The answer must be an exact copy of the lines from the one with "56: (412, 234, 1.31)" through the final line of the records below, with no pictures.

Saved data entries
◇ ◇ ◇ ◇ ◇ ◇ ◇

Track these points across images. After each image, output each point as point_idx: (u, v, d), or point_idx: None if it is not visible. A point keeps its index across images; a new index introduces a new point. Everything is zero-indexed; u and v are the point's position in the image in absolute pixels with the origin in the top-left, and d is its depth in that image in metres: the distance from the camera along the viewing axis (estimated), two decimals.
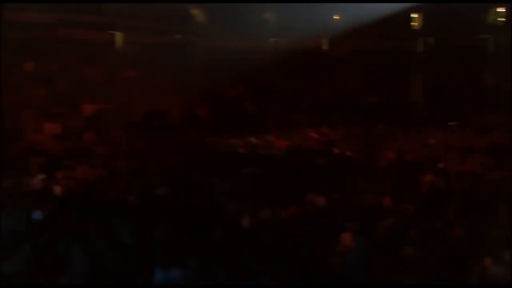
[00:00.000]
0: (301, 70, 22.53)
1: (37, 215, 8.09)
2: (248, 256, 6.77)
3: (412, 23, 22.79)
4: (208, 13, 22.23)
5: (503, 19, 21.07)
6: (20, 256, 6.55)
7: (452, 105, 19.77)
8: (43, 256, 6.69)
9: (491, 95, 20.13)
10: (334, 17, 23.07)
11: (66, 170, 11.10)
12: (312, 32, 21.67)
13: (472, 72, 21.13)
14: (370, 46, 22.83)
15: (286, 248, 6.84)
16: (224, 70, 21.68)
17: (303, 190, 9.25)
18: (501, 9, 21.08)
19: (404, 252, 6.65)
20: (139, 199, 9.11)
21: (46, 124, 16.06)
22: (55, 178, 10.40)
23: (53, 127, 15.99)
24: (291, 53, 22.84)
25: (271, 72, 22.56)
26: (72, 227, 7.64)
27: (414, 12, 22.58)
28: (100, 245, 6.98)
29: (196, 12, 22.34)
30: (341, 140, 15.13)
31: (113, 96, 18.65)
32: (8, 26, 15.93)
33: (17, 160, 11.91)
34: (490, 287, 4.67)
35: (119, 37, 21.66)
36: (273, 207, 8.30)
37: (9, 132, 13.67)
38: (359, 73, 23.03)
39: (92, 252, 6.77)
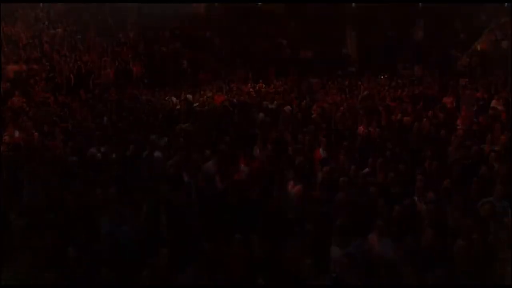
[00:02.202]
0: (237, 25, 22.39)
1: None
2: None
3: None
4: None
5: None
6: None
7: (383, 58, 20.46)
8: None
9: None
10: None
11: None
12: None
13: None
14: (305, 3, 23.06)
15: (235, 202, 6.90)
16: (158, 26, 21.18)
17: (242, 145, 9.38)
18: None
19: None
20: (77, 160, 8.89)
21: None
22: None
23: None
24: (226, 8, 22.60)
25: (207, 28, 22.25)
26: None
27: None
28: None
29: None
30: (276, 94, 15.23)
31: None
32: None
33: None
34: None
35: None
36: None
37: None
38: (294, 29, 23.17)
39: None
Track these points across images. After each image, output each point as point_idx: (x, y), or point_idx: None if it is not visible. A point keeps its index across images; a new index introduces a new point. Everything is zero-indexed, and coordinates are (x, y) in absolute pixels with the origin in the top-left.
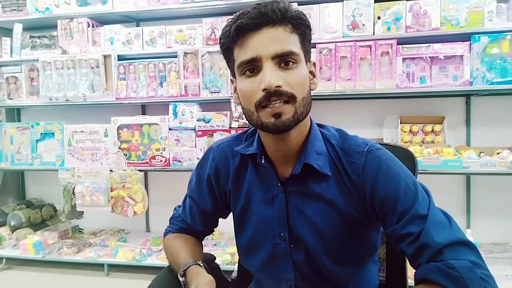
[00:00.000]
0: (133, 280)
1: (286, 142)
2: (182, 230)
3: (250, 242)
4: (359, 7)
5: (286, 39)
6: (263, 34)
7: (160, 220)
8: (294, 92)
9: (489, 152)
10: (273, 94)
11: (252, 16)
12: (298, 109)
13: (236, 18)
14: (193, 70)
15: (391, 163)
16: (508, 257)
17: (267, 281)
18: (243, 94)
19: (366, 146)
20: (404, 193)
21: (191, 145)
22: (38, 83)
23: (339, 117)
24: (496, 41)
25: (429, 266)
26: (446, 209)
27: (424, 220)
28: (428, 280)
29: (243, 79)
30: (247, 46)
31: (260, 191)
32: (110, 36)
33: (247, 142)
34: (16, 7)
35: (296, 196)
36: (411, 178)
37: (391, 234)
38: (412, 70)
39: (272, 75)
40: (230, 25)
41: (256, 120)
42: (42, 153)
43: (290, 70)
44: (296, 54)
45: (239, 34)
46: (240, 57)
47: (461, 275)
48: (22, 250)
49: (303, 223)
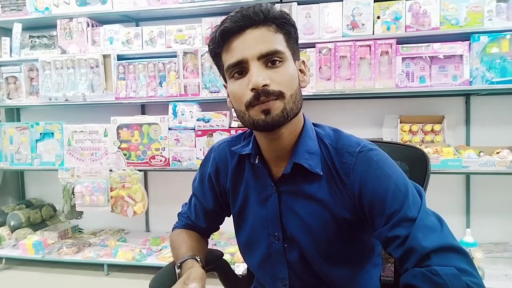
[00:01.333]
0: (133, 280)
1: (278, 141)
2: (187, 226)
3: (248, 240)
4: (359, 7)
5: (271, 39)
6: (247, 35)
7: (160, 220)
8: (282, 89)
9: (488, 151)
10: (262, 94)
11: (235, 19)
12: (287, 105)
13: (221, 23)
14: (192, 70)
15: (382, 164)
16: (508, 257)
17: (265, 279)
18: (234, 96)
19: (358, 147)
20: (393, 195)
21: (190, 145)
22: (38, 83)
23: (339, 116)
24: (496, 40)
25: (413, 272)
26: (446, 209)
27: (413, 223)
28: (411, 286)
29: (232, 81)
30: (233, 49)
31: (255, 190)
32: (110, 36)
33: (244, 142)
34: (16, 7)
35: (288, 196)
36: (403, 180)
37: (378, 237)
38: (412, 69)
39: (258, 74)
40: (215, 31)
41: (248, 120)
42: (41, 153)
43: (277, 69)
44: (282, 52)
45: (224, 39)
46: (227, 61)
47: (445, 282)
48: (22, 250)
49: (295, 222)
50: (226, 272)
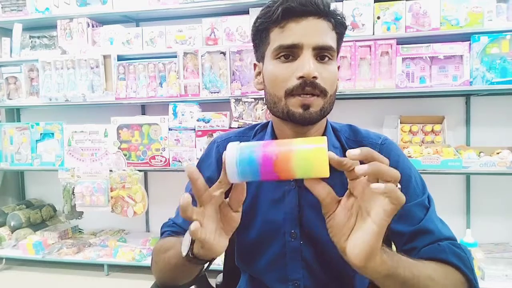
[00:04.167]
0: (133, 280)
1: (305, 136)
2: (174, 234)
3: (255, 241)
4: (359, 7)
5: (328, 34)
6: (310, 22)
7: (160, 220)
8: (327, 87)
9: (489, 152)
10: (308, 85)
11: (302, 1)
12: (326, 104)
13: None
14: (192, 70)
15: (403, 157)
16: (508, 257)
17: (272, 283)
18: (274, 79)
19: (380, 139)
20: (413, 186)
21: (191, 145)
22: (38, 83)
23: (339, 117)
24: (496, 41)
25: (439, 247)
26: (446, 209)
27: (427, 212)
28: (441, 260)
29: (277, 63)
30: (290, 30)
31: (269, 189)
32: (110, 36)
33: (257, 137)
34: (16, 7)
35: (308, 191)
36: (420, 178)
37: None
38: (412, 70)
39: (312, 64)
40: (274, 6)
41: (282, 107)
42: (41, 153)
43: (325, 65)
44: (334, 50)
45: (284, 16)
46: (279, 40)
47: (466, 256)
48: (22, 250)
49: (315, 217)
50: (204, 284)
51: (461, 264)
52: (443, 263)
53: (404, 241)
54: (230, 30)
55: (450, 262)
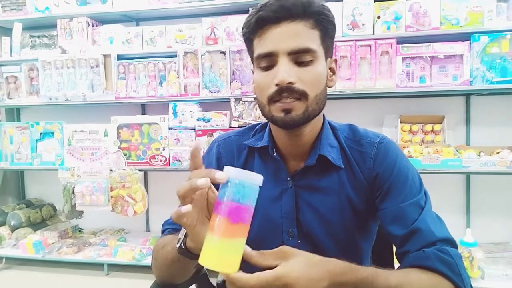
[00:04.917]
0: (133, 280)
1: (299, 137)
2: (174, 232)
3: (253, 241)
4: (359, 7)
5: (305, 35)
6: (283, 28)
7: (160, 220)
8: (307, 89)
9: (489, 151)
10: (285, 90)
11: (273, 8)
12: (310, 106)
13: (258, 9)
14: (192, 70)
15: (402, 156)
16: (508, 257)
17: None
18: (258, 87)
19: (378, 138)
20: (410, 186)
21: (191, 145)
22: (38, 83)
23: (339, 116)
24: (496, 40)
25: (424, 254)
26: (446, 209)
27: (422, 211)
28: (425, 268)
29: (259, 72)
30: (265, 39)
31: (267, 187)
32: (110, 36)
33: (256, 136)
34: (16, 7)
35: (305, 190)
36: (418, 176)
37: (384, 213)
38: (412, 69)
39: (285, 71)
40: (251, 16)
41: (267, 113)
42: (42, 152)
43: (305, 67)
44: (314, 51)
45: (258, 26)
46: (257, 50)
47: (454, 261)
48: (22, 250)
49: (313, 217)
50: (205, 284)
51: (447, 270)
52: (430, 271)
53: (398, 244)
54: (230, 30)
55: (436, 270)
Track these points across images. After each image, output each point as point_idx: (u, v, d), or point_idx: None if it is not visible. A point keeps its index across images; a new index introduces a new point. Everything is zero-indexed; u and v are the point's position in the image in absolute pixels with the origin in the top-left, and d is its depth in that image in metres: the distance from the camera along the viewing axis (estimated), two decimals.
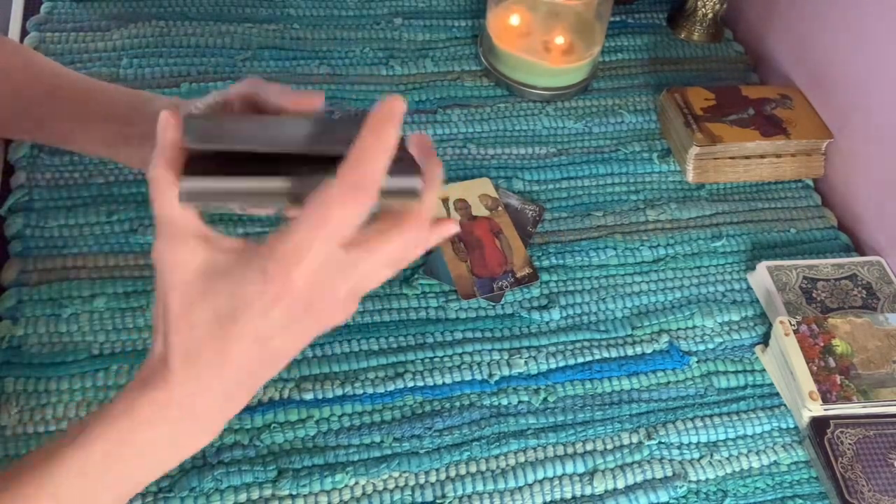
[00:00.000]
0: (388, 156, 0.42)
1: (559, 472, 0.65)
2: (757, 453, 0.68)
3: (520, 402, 0.68)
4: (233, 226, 0.76)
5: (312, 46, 0.93)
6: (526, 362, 0.71)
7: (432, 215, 0.46)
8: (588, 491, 0.64)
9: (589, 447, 0.66)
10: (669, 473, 0.66)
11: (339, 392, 0.67)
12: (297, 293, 0.43)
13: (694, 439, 0.68)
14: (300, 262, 0.42)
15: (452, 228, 0.48)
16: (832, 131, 0.88)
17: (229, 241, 0.45)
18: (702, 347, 0.74)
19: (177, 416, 0.45)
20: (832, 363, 0.69)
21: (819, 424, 0.67)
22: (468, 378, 0.69)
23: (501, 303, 0.74)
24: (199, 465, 0.61)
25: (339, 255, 0.43)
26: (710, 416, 0.69)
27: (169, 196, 0.43)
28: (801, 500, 0.65)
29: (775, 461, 0.67)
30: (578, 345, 0.73)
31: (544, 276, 0.77)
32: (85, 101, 0.65)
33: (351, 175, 0.41)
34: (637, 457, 0.66)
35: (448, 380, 0.69)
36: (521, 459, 0.65)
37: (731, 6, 1.03)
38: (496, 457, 0.65)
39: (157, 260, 0.45)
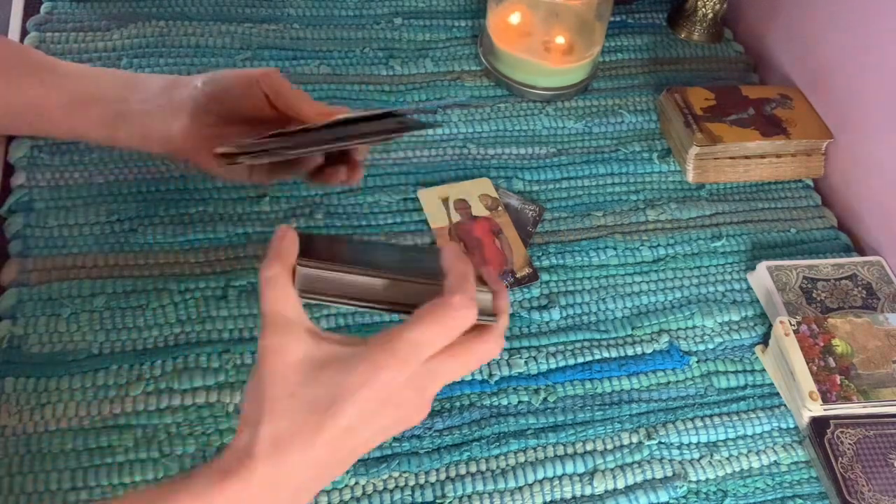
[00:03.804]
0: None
1: (559, 472, 0.65)
2: (757, 453, 0.68)
3: (520, 402, 0.68)
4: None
5: (312, 46, 0.93)
6: (526, 362, 0.71)
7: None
8: (588, 491, 0.64)
9: (589, 447, 0.66)
10: (669, 473, 0.66)
11: None
12: (395, 388, 0.46)
13: (694, 439, 0.68)
14: (409, 359, 0.46)
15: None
16: (832, 131, 0.88)
17: (334, 335, 0.48)
18: (702, 347, 0.74)
19: None
20: (832, 363, 0.69)
21: (819, 424, 0.67)
22: (468, 378, 0.69)
23: None
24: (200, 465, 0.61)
25: (434, 360, 0.48)
26: (710, 416, 0.69)
27: (284, 294, 0.47)
28: (801, 500, 0.65)
29: (775, 461, 0.67)
30: (578, 345, 0.73)
31: (544, 276, 0.77)
32: (78, 83, 0.66)
33: (460, 288, 0.48)
34: (637, 457, 0.66)
35: None
36: (521, 459, 0.65)
37: (731, 6, 1.03)
38: (496, 457, 0.65)
39: (263, 351, 0.46)
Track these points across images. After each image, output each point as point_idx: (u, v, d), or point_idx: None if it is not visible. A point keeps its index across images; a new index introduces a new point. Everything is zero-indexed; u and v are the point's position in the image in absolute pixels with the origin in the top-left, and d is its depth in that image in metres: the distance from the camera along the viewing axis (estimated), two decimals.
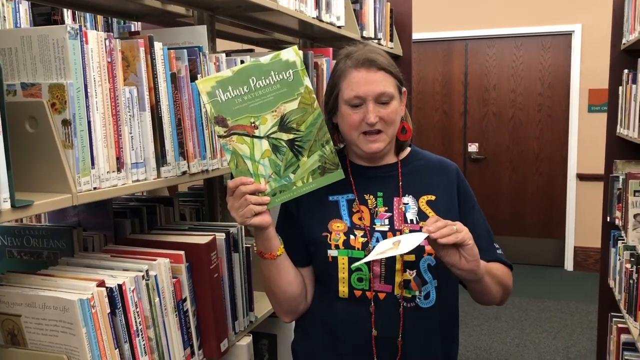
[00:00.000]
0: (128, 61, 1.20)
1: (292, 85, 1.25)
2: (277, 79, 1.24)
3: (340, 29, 2.40)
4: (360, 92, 1.29)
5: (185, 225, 1.63)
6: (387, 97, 1.30)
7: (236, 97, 1.23)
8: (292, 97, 1.25)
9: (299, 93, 1.25)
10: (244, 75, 1.24)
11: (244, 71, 1.24)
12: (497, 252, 1.41)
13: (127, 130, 1.18)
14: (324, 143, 1.29)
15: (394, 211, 1.34)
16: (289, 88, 1.25)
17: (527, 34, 5.46)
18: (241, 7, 1.82)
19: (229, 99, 1.23)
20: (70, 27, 1.02)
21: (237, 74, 1.24)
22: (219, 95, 1.23)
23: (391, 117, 1.30)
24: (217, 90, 1.23)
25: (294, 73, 1.25)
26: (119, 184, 1.16)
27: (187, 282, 1.37)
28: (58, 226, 1.48)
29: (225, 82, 1.23)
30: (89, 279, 1.14)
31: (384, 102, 1.30)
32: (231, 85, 1.23)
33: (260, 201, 1.24)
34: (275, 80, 1.24)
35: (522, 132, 5.61)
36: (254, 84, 1.24)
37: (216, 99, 1.23)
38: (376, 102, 1.29)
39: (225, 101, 1.23)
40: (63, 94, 1.02)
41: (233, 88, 1.23)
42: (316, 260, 1.38)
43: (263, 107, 1.25)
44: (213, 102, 1.23)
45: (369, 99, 1.29)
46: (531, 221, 5.65)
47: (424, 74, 5.83)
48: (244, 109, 1.24)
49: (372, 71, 1.30)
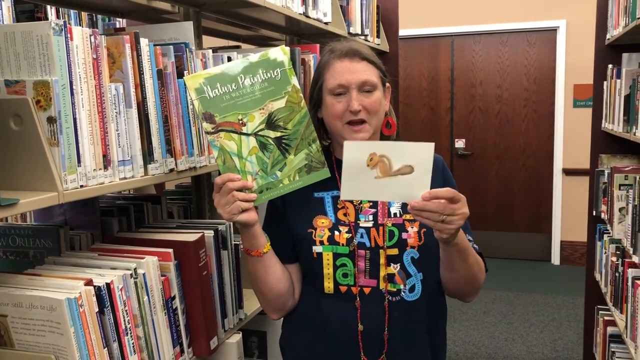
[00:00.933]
0: (114, 58, 1.19)
1: (279, 84, 1.26)
2: (265, 77, 1.25)
3: (327, 25, 2.40)
4: (343, 81, 1.30)
5: (173, 223, 1.62)
6: (369, 86, 1.31)
7: (224, 94, 1.24)
8: (279, 96, 1.26)
9: (286, 92, 1.26)
10: (232, 72, 1.24)
11: (233, 68, 1.25)
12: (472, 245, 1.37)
13: (114, 127, 1.17)
14: (311, 142, 1.30)
15: (378, 206, 1.35)
16: (277, 86, 1.26)
17: (512, 30, 5.49)
18: (227, 4, 1.81)
19: (217, 95, 1.24)
20: (55, 23, 1.01)
21: (225, 71, 1.24)
22: (207, 92, 1.23)
23: (374, 107, 1.31)
24: (205, 87, 1.23)
25: (281, 72, 1.26)
26: (106, 181, 1.14)
27: (176, 280, 1.37)
28: (44, 225, 1.47)
29: (214, 78, 1.24)
30: (77, 278, 1.13)
31: (367, 91, 1.31)
32: (219, 82, 1.24)
33: (247, 198, 1.24)
34: (263, 79, 1.25)
35: (509, 128, 5.65)
36: (242, 81, 1.25)
37: (204, 96, 1.23)
38: (359, 91, 1.30)
39: (213, 98, 1.24)
40: (48, 91, 1.01)
41: (221, 85, 1.24)
42: (301, 257, 1.38)
43: (251, 105, 1.25)
44: (201, 98, 1.23)
45: (352, 87, 1.30)
46: (518, 216, 5.70)
47: (411, 70, 5.84)
48: (231, 106, 1.25)
49: (356, 61, 1.31)
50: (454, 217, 1.15)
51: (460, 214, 1.16)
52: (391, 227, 1.32)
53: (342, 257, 1.31)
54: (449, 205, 1.14)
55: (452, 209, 1.14)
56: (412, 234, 1.31)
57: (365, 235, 1.32)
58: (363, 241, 1.31)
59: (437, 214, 1.14)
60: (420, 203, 1.15)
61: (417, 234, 1.31)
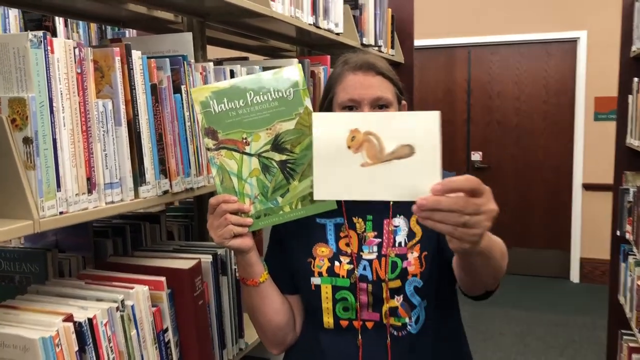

◇ ◇ ◇ ◇ ◇ ◇ ◇

**Solution for this problem**:
56: (412, 234, 1.31)
57: (365, 235, 1.32)
58: (363, 241, 1.31)
59: (437, 214, 1.14)
60: (420, 203, 1.15)
61: (417, 234, 1.31)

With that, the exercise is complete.